Published: 04:53 PM, Thu Aug 09, 2012
Vaughan: Prep football jamboree turning into dog and pony show
Anyone who knows me knows what a passion I have for high school football.
I don't apologize for it being my favorite sport, and there's no question it's the most popular sport in the Cape Fear region.
We see that every year when football season rolls around and fan interest peaks as we begin discussing who is going to be the team to beat.
That is why I can safely say without fear of a strong argument that when it comes to the subject of football jamborees, they are not a hot topic in this area, and it's time to do away with them.
Thursday night I was at Gray's Creek High School for the revamped Cumberland-Robeson Two Rivers Jamboree, the first of two nights of action. The second night was held Thursday at Purnell Swett High School.
I didn't trust my own opinion as being judge and jury on this subject so I asked some other people, and I found the way I felt wasn't an isolated situation.
Once coach put it perfectly. He described the feeling at Gray's Creek Thursday as dog and ponyish.

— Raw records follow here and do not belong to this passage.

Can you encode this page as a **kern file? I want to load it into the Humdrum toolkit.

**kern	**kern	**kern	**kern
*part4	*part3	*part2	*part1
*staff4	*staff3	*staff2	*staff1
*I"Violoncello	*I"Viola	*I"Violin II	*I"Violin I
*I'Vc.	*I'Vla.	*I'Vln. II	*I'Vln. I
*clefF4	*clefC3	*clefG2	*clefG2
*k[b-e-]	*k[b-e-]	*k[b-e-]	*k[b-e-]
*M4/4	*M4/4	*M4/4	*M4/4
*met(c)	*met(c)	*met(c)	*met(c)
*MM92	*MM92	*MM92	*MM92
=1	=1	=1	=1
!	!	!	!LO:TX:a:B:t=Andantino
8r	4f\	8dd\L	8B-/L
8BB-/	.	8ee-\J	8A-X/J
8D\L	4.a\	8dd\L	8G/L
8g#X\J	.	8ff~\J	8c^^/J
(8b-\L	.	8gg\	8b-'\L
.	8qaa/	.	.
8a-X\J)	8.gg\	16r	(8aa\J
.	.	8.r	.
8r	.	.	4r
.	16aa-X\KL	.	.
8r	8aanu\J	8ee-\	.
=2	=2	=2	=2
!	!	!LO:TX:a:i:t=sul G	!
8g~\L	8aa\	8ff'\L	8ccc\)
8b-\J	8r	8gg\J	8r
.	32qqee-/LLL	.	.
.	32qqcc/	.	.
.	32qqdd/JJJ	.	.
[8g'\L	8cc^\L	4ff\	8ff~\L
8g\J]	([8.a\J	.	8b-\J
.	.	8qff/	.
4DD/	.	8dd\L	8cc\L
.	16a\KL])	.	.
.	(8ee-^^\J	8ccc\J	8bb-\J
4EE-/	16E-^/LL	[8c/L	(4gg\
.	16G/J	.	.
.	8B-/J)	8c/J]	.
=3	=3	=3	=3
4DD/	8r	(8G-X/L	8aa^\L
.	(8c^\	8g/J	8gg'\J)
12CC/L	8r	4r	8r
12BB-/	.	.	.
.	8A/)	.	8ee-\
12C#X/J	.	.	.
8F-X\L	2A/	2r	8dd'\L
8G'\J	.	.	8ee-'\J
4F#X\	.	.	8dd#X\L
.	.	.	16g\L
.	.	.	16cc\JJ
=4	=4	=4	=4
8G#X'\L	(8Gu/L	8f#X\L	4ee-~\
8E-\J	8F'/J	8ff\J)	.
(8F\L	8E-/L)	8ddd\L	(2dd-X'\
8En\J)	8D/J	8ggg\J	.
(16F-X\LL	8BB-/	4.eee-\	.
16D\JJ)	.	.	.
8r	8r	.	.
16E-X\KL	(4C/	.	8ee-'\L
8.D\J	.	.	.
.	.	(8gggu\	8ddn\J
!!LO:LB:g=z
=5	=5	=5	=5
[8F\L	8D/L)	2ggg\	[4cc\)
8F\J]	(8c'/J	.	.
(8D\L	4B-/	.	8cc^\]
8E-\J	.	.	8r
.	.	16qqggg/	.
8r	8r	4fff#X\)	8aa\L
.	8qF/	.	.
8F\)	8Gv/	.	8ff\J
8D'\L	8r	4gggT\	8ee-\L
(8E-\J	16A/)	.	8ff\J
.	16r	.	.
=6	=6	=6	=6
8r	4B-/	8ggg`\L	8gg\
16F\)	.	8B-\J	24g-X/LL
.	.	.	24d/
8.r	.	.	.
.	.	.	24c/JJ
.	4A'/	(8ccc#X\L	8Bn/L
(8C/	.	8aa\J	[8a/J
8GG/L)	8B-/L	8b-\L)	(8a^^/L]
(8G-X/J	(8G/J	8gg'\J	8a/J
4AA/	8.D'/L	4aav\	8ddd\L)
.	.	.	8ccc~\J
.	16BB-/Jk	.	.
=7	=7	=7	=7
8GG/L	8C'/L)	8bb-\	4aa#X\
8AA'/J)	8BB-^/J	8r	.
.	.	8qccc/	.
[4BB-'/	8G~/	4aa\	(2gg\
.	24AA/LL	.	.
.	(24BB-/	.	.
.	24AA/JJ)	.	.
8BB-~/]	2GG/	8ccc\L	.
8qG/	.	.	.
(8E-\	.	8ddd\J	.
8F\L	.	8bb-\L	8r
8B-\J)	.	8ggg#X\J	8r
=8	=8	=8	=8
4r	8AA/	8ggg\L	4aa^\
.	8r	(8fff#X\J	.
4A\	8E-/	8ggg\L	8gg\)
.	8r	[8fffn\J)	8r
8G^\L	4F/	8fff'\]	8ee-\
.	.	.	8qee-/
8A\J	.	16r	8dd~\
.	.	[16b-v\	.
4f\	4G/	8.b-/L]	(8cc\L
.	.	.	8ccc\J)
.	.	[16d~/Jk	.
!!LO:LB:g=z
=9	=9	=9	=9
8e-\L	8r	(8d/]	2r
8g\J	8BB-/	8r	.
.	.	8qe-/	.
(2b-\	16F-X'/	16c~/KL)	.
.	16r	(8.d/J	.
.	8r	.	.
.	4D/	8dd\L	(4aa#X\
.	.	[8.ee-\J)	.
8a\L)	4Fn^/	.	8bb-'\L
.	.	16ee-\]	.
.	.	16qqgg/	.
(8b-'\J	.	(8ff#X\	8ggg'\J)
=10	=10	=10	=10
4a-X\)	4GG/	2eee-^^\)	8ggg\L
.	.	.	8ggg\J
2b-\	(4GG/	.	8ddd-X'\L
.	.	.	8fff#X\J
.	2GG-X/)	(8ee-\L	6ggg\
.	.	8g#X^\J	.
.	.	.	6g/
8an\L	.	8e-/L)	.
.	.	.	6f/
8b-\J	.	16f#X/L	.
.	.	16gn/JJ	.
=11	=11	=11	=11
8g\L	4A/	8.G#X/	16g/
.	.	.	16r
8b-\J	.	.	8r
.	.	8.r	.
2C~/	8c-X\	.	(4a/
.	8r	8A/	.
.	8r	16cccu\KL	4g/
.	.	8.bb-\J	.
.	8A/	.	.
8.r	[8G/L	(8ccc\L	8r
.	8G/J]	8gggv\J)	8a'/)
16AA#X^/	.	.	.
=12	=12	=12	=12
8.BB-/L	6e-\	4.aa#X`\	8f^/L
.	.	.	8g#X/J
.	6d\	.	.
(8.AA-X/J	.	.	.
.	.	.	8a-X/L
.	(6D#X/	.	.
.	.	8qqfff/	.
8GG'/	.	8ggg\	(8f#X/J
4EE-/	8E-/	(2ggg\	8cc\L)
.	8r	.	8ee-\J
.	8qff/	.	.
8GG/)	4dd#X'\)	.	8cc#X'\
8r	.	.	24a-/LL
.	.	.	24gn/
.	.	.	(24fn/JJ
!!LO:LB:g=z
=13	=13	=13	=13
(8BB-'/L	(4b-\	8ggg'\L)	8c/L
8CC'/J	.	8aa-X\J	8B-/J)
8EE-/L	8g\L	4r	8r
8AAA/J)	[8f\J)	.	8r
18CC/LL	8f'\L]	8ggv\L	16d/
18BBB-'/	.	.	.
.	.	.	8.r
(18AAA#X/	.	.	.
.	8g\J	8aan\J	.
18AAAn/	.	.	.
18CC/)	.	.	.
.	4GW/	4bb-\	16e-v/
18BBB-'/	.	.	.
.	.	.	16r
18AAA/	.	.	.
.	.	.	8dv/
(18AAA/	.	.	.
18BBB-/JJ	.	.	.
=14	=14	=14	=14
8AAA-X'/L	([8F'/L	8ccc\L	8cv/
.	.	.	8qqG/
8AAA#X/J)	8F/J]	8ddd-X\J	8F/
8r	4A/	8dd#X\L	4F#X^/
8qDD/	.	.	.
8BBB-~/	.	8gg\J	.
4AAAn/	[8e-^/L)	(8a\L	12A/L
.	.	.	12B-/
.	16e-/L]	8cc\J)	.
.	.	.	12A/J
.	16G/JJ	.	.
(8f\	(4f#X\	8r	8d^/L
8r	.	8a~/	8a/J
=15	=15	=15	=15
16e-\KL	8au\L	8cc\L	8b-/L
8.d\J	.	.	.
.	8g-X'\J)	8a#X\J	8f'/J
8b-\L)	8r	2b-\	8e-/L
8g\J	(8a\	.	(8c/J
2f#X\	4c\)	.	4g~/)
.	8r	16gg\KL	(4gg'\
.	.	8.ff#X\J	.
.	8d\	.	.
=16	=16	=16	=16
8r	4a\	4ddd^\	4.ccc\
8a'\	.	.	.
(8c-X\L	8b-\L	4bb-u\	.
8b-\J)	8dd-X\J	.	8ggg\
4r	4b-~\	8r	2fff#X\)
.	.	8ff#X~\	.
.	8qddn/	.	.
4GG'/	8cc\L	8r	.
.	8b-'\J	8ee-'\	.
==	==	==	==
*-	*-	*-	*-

The coaches and teams just felt the scrimmage was something they had to do to start the season, a duty to perform to kick things off before they could get back to the business of getting ready for the season.
I realize the purpose, at least the original one, behind the scrimmage was the raise money for all the schools.
But the attendance at Gray's Creek last night was pitiful. I don't know if it was because of the weather or lack of interest in the teams that were there or what, but the fans just didn't turn out.
And there was zero atmosphere, no excitement.
There was no cheerleader showcase this year before the jamboree, but from what I was told, when the cheerleading squads were told it wouldn't be held, they didn't even protest. Apparently, they had better things to do.
Part of the problem with the jamboree, in my opinion, is that it's just too big. Even in this year's split form, they still had to start the first scrimmages at 5 p.m. That's because they modified the format because of complaints from the coaches, and allowed the teams an hour and 20 minutes of time on the field.
And that, in itself, is the core of what this problem is all about. Scrimmages are really meant for practice. They are not supposed to be used to show off your team to fans. They are supposed to be used to develop your depth, work on new plays and defensive formations, without fear of adding a loss to your record.
That is why I've never really been a fan of jamborees. I think scrimmages should be left to schools to hold on their home fields. And if they want to bring in jugglers and concessions and hold raffles and let the band play at halftime, more power to them. There's plenty of time for all that because there are just two schools involved, not 20, and they can keep all the money themselves.
There is one more year left in the deal between the Cumberland and Robeson County Schools for this current jamboree proposal. Let's go ahead and honor it, and then let's go back to the way things used to be. Let schools hold scrimmages on their own campuses, and if they want to hold a rock concert or shoot T-shirts in the bleachers at halftime, great.
As long as the teams get in their scrimmage time, that's what really matters.